▶ [DATA PROVIDED]:
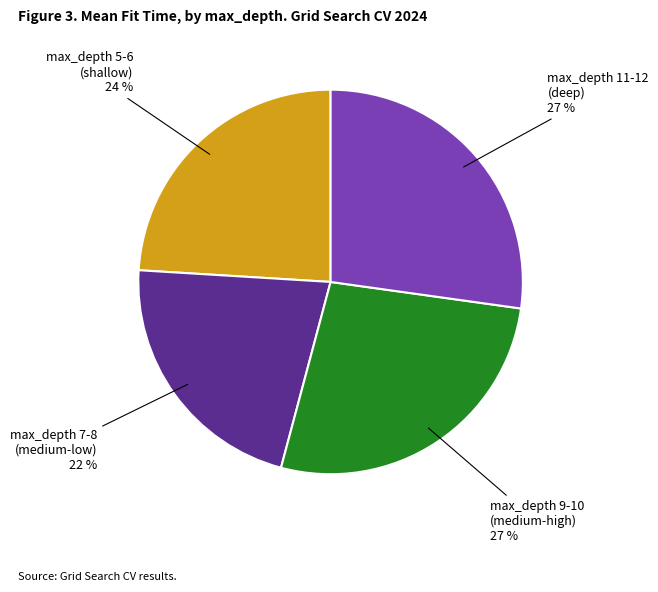

What is the smallest slice in the pie chart?

max_depth 7-8 (medium-low) 22 %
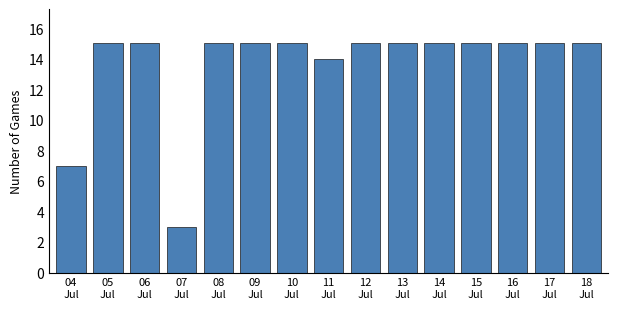

Reading left to right, list all the values displayed in this chart.

7	15	15	3	15	15	15	14	15	15	15	15	15	15	15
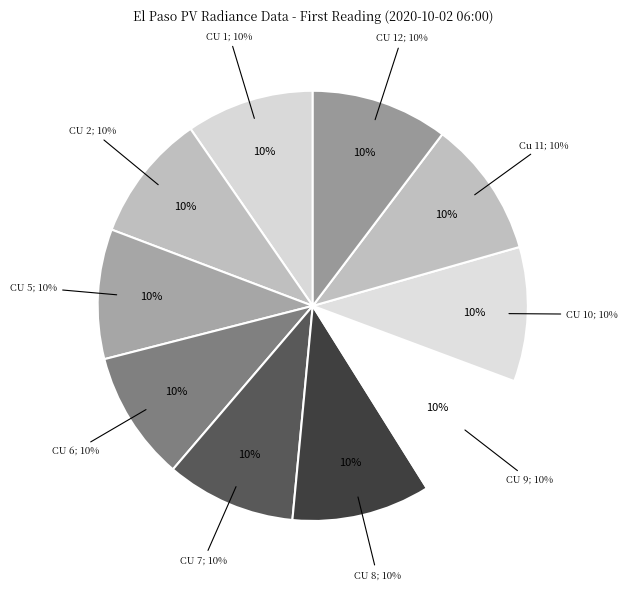

True or false: CU 8 accounts for 1% of the total.

False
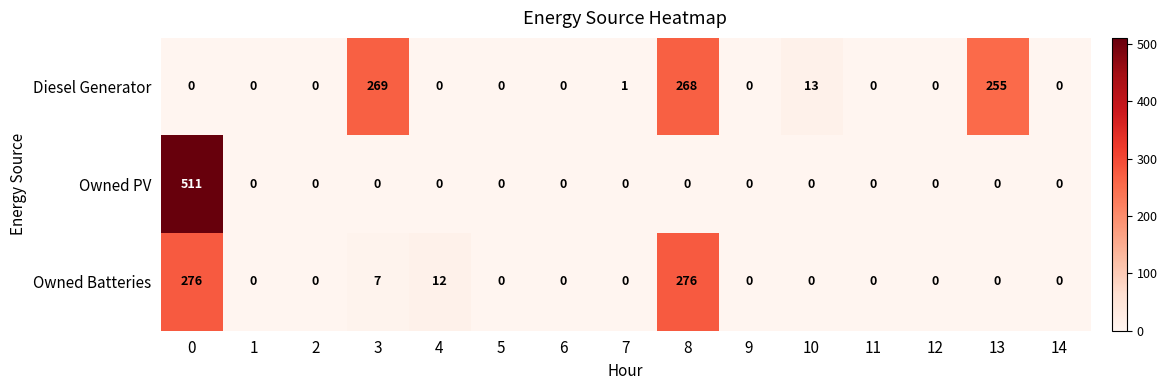

Which series has the largest range (max minus min)?

Owned PV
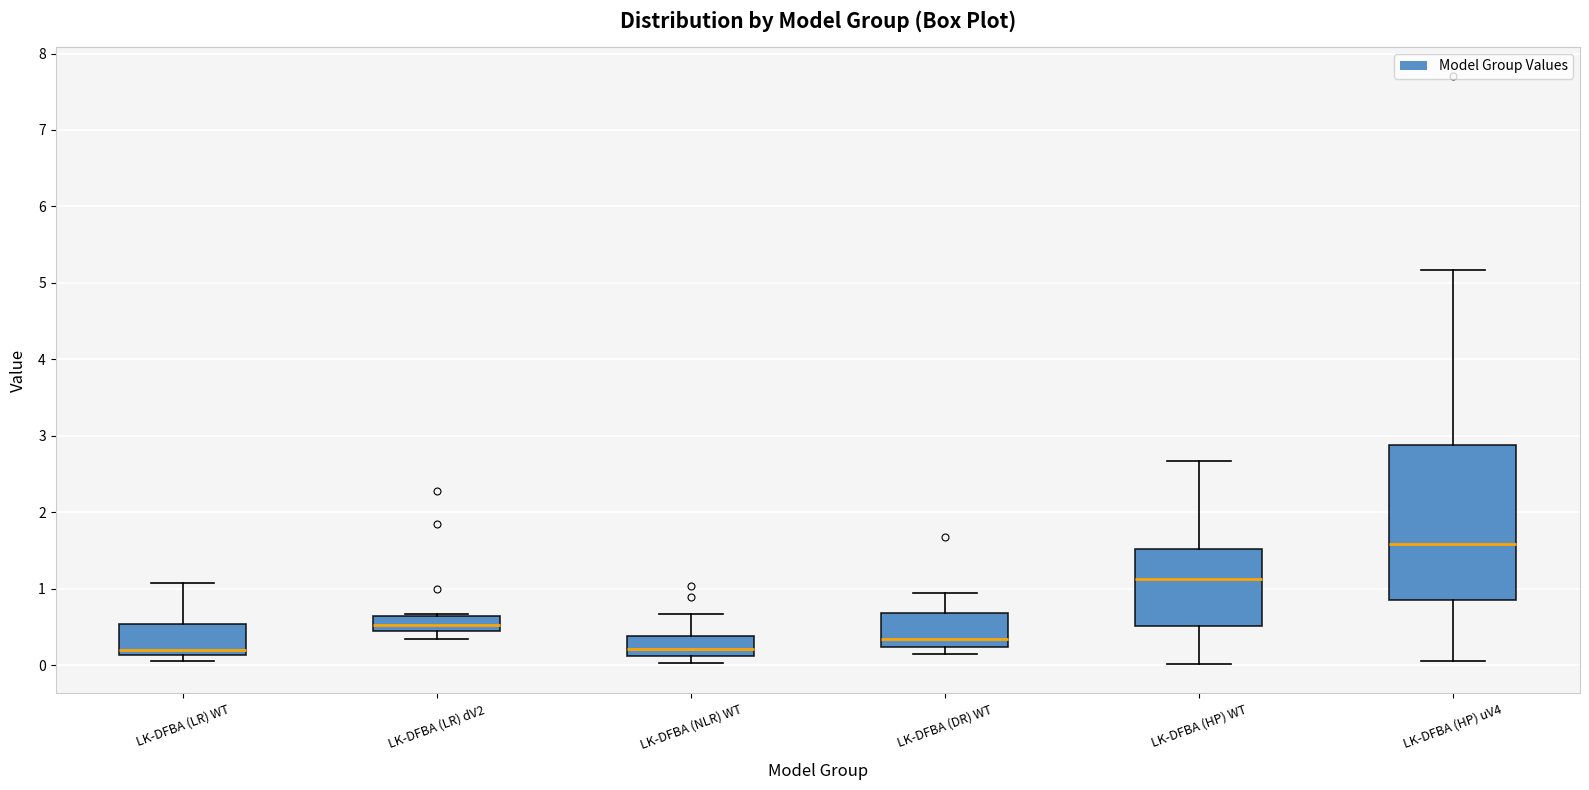

Reading left to right, read every box against the y-axis: the position of its median line, the range the box covers, and the ends of its whiskers. The values are not printed on the chart, so give them approximately, as read against the axis.

LK-DFBA (LR) WT: median 0.2, box 0.1 to 0.5, whiskers 0.0 to 1.1
LK-DFBA (LR) dV2: median 0.5 (inside the box), box 0.5 to 0.6, whiskers 0.3 to 0.7
LK-DFBA (NLR) WT: median 0.2, box 0.1 to 0.4, whiskers 0.0 to 0.7
LK-DFBA (DR) WT: median 0.3, box 0.2 to 0.7, whiskers 0.1 to 0.9
LK-DFBA (HP) WT: median 1.1, box 0.5 to 1.5, whiskers 0.0 to 2.7
LK-DFBA (HP) uV4: median 1.6, box 0.8 to 2.9, whiskers 0.1 to 5.2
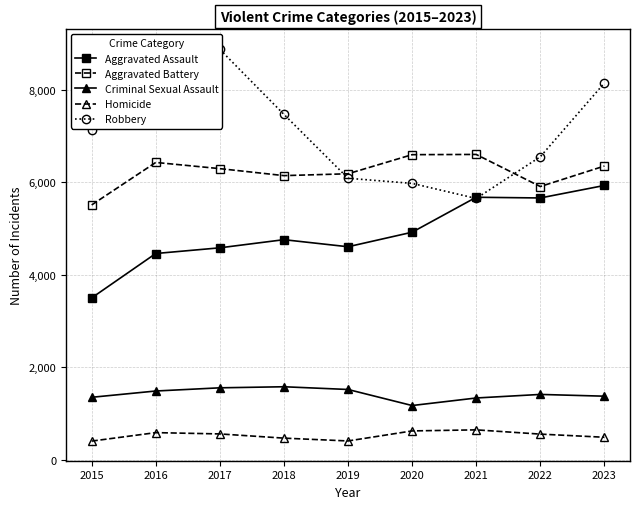

At which category is the sum across all series the highest?

2023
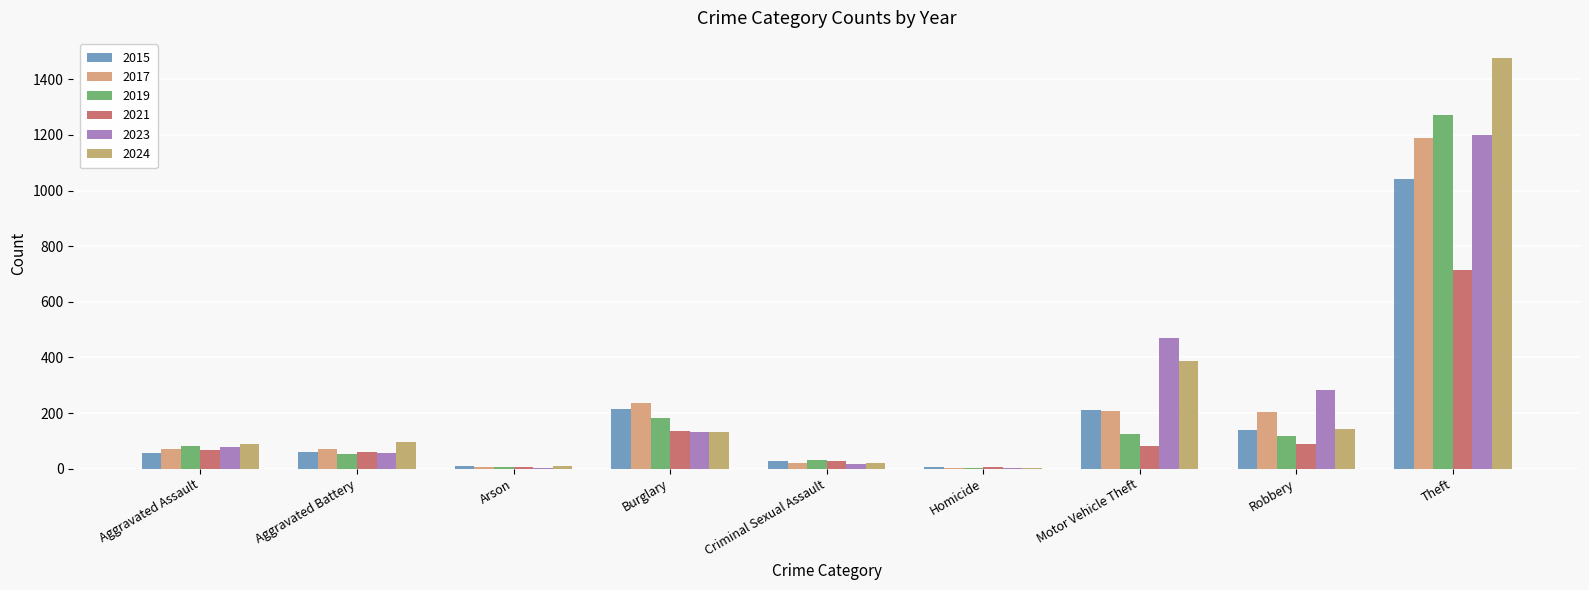

Between Arson and Theft, which series saw the biggest shift?

2024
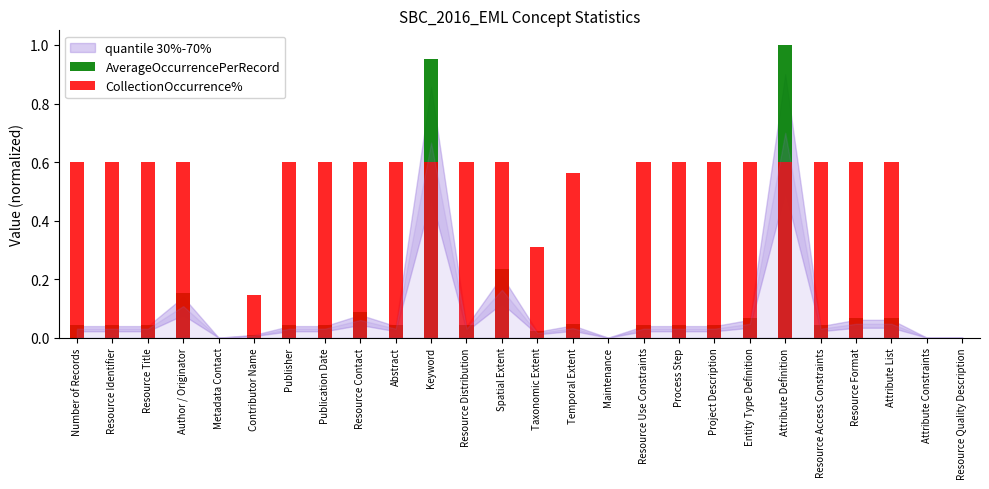

Read the CollectionOccurrence% value at Project Description.

0.6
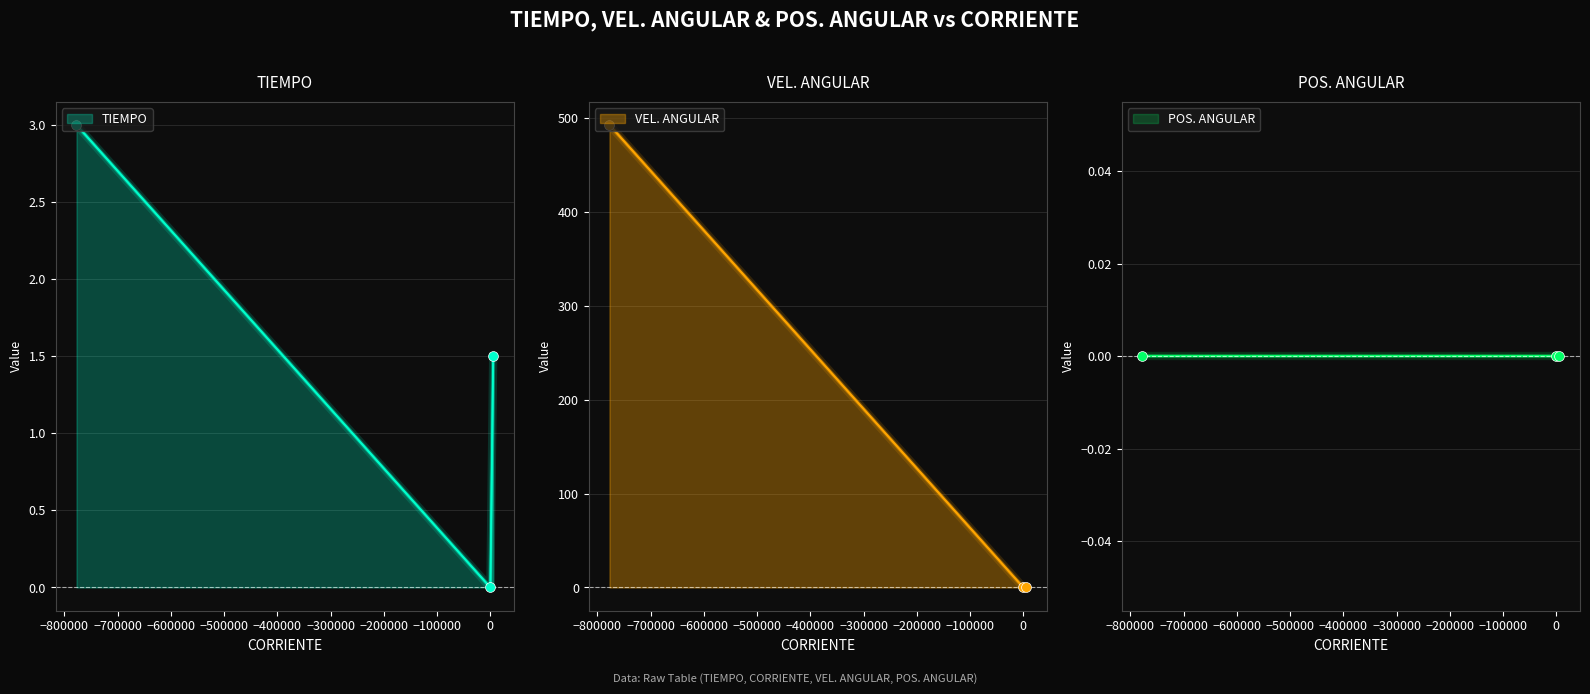

At how many categories does at least one series exceed 441?

1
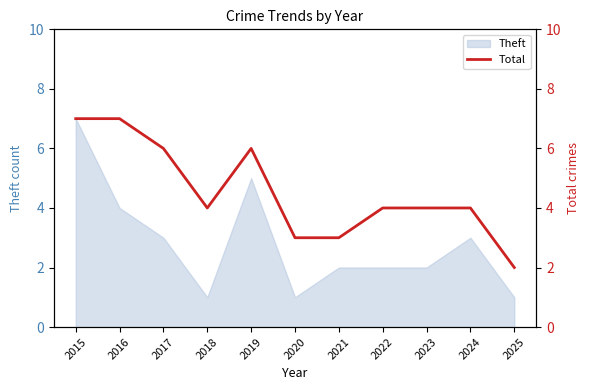

At which category does the data reach its first local valley?

2018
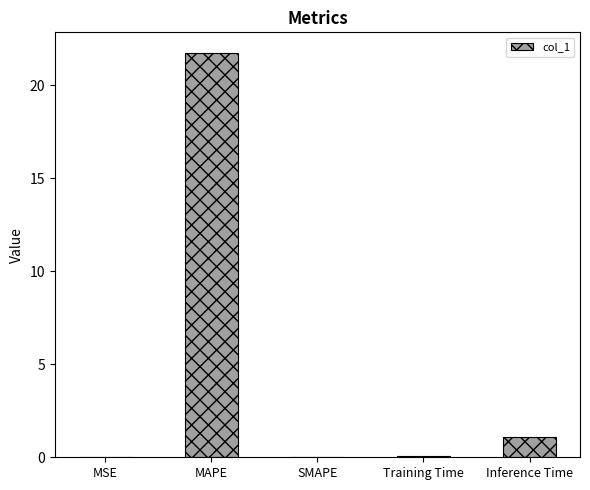

At which label is the value closest to 10?

Inference Time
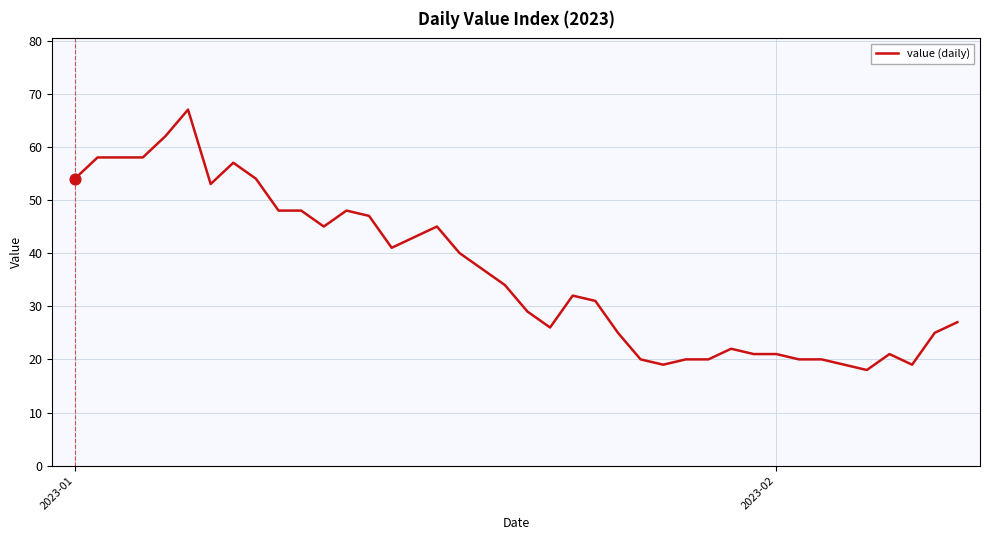

What is the greatest value displayed?

67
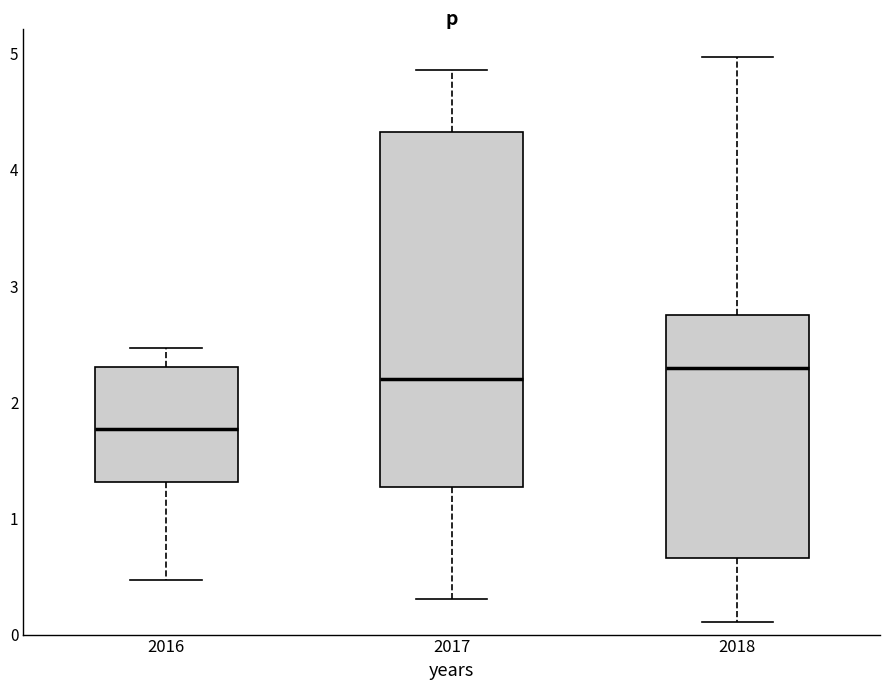

Reading left to right, transcribe this box plot: for each box, give where its median line is, the range the box spans, and where its two whiskers end, as read against the y-axis. The values are not printed on the chart, so give them approximately, as read against the axis.

2016: median 1.8, box 1.3 to 2.3, whiskers 0.5 to 2.5
2017: median 2.2, box 1.3 to 4.3, whiskers 0.3 to 4.9
2018: median 2.3, box 0.7 to 2.8, whiskers 0.1 to 5.0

▶ [THE TASK]:
Convert all of the material above into a JSON list of strings, one string per line, leaving out blank lines and the pictures.

▶ [SOLUTION]:
[
  "What is the smallest slice in the pie chart?",
  "max_depth 7-8 (medium-low) 22 %",
  "Reading left to right, list all the values displayed in this chart.",
  "7\t15\t15\t3\t15\t15\t15\t14\t15\t15\t15\t15\t15\t15\t15",
  "True or false: CU 8 accounts for 1% of the total.",
  "False",
  "Which series has the largest range (max minus min)?",
  "Owned PV",
  "Reading left to right, read every box against the y-axis: the position of its median line, the range the box covers, and the ends of its whiskers. The values are not printed on the chart, so give them approximately, as read against the axis.",
  "LK-DFBA (LR) WT: median 0.2, box 0.1 to 0.5, whiskers 0.0 to 1.1",
  "LK-DFBA (LR) dV2: median 0.5 (inside the box), box 0.5 to 0.6, whiskers 0.3 to 0.7",
  "LK-DFBA (NLR) WT: median 0.2, box 0.1 to 0.4, whiskers 0.0 to 0.7",
  "LK-DFBA (DR) WT: median 0.3, box 0.2 to 0.7, whiskers 0.1 to 0.9",
  "LK-DFBA (HP) WT: median 1.1, box 0.5 to 1.5, whiskers 0.0 to 2.7",
  "LK-DFBA (HP) uV4: median 1.6, box 0.8 to 2.9, whiskers 0.1 to 5.2",
  "At which category is the sum across all series the highest?",
  "2023",
  "Between Arson and Theft, which series saw the biggest shift?",
  "2024",
  "Read the CollectionOccurrence% value at Project Description.",
  "0.6",
  "At how many categories does at least one series exceed 441?",
  "1",
  "At which category does the data reach its first local valley?",
  "2018",
  "At which label is the value closest to 10?",
  "Inference Time",
  "What is the greatest value displayed?",
  "67",
  "Reading left to right, transcribe this box plot: for each box, give where its median line is, the range the box spans, and where its two whiskers end, as read against the y-axis. The values are not printed on the chart, so give them approximately, as read against the axis.",
  "2016: median 1.8, box 1.3 to 2.3, whiskers 0.5 to 2.5",
  "2017: median 2.2, box 1.3 to 4.3, whiskers 0.3 to 4.9",
  "2018: median 2.3, box 0.7 to 2.8, whiskers 0.1 to 5.0"
]